WHAT THE TASK REQUIRES: Copy each line below containing "модели".

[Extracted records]
☆ ☆ ☆ ☆ ☆

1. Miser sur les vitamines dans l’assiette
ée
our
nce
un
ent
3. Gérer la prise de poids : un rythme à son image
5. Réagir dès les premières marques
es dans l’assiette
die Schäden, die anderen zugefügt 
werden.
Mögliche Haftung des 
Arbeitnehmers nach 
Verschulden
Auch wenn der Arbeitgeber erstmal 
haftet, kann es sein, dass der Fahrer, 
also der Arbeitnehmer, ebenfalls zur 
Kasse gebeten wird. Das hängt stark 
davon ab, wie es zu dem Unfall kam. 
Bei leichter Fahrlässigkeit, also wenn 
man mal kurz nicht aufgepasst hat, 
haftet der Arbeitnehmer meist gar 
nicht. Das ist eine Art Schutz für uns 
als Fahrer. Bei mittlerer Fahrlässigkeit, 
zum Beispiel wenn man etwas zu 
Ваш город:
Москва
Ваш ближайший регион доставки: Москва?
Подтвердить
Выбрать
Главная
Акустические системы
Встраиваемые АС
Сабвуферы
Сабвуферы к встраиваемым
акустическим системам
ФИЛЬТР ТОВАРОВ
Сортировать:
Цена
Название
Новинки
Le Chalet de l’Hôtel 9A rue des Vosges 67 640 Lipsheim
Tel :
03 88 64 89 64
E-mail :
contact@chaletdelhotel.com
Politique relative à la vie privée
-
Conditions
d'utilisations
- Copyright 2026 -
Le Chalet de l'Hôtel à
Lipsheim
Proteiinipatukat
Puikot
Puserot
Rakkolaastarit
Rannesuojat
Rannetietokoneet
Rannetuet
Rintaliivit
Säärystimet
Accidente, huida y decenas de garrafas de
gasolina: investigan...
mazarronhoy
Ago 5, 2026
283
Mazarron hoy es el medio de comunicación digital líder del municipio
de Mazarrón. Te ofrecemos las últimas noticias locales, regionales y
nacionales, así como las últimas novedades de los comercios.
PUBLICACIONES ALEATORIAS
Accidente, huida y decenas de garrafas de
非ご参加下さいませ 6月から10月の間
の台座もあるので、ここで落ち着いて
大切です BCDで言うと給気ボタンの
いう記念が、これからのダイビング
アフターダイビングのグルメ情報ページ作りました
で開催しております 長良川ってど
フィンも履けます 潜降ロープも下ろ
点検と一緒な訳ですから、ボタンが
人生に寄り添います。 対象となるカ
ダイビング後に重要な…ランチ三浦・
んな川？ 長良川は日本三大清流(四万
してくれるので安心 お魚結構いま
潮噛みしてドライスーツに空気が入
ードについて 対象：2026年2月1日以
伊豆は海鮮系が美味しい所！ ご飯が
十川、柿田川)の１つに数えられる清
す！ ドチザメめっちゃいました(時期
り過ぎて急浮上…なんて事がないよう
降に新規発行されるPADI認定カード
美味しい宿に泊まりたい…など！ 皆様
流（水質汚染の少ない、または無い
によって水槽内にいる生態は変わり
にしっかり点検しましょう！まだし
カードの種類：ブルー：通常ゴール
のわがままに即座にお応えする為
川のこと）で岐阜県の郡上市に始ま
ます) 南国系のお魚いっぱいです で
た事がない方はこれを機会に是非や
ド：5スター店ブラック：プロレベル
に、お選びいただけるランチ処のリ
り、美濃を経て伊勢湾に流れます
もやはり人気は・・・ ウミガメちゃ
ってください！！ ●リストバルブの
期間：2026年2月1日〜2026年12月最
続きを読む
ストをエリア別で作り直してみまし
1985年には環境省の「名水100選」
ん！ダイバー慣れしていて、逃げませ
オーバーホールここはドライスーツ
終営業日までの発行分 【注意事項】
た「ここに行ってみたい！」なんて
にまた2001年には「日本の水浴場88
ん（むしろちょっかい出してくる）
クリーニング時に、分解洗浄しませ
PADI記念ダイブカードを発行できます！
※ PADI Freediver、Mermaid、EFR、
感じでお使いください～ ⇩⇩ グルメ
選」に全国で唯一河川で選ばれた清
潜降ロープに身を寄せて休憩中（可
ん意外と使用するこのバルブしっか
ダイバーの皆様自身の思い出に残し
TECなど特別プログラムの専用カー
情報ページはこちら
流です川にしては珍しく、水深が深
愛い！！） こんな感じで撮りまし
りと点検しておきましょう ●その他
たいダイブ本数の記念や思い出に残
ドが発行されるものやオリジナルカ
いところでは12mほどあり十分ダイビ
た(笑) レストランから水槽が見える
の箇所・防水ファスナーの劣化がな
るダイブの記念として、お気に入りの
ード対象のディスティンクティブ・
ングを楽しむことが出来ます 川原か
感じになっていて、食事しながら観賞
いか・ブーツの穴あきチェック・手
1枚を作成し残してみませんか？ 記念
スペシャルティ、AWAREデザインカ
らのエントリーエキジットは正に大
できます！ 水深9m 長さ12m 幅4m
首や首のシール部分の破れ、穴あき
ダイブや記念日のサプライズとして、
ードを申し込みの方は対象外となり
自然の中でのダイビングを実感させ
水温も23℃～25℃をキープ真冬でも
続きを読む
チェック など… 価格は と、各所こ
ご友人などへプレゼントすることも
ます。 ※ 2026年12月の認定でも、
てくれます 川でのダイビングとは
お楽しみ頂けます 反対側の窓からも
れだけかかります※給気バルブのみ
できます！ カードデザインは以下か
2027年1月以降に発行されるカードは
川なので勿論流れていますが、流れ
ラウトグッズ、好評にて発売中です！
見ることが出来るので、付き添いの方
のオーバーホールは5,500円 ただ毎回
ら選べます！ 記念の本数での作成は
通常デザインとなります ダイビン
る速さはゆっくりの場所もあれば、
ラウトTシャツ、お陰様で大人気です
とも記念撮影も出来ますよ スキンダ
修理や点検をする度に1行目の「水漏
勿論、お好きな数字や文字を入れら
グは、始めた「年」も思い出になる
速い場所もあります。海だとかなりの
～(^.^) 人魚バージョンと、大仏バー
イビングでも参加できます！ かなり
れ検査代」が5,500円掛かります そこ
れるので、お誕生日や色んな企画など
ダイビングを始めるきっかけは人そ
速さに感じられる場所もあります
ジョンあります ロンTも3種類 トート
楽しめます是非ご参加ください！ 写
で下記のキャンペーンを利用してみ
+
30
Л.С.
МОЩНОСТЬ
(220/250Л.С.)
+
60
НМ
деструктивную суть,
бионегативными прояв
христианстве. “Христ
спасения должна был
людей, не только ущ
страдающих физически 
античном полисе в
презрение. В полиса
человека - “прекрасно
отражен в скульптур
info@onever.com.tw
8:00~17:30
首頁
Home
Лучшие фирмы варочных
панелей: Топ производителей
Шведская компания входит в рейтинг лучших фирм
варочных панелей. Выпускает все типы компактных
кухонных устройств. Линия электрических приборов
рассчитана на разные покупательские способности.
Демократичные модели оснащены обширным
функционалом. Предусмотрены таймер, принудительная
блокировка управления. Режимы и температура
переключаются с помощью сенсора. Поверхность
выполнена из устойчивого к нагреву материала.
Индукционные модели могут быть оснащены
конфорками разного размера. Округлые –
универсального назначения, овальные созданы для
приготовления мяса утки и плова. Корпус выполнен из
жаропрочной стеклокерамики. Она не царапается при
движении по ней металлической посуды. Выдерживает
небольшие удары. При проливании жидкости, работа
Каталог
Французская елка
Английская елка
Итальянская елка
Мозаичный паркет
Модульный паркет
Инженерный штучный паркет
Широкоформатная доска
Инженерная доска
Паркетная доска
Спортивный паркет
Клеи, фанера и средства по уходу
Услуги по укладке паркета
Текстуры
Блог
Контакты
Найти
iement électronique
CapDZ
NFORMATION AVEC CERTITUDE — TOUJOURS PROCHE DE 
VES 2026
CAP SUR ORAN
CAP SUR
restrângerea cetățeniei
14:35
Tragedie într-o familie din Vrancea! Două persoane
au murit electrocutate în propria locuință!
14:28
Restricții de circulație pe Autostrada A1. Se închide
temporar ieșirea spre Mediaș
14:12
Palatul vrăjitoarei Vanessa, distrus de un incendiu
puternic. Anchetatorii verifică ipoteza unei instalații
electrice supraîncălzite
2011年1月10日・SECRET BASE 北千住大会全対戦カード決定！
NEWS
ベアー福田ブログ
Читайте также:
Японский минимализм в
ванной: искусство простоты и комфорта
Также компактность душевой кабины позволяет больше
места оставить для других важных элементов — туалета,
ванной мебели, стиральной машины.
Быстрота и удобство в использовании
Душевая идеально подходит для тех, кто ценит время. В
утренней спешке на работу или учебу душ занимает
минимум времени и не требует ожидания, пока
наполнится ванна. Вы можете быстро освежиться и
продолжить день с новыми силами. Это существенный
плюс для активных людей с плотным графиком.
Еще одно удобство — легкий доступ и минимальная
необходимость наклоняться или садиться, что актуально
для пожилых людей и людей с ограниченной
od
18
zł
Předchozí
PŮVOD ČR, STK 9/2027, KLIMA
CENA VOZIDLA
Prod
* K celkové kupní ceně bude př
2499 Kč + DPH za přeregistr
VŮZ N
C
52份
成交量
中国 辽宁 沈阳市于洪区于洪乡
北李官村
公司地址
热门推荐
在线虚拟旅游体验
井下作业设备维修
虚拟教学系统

☆ ☆ ☆ ☆ ☆

OUTPUT FOR THIS EXERCISE:
Демократичные модели оснащены обширным
Индукционные модели могут быть оснащены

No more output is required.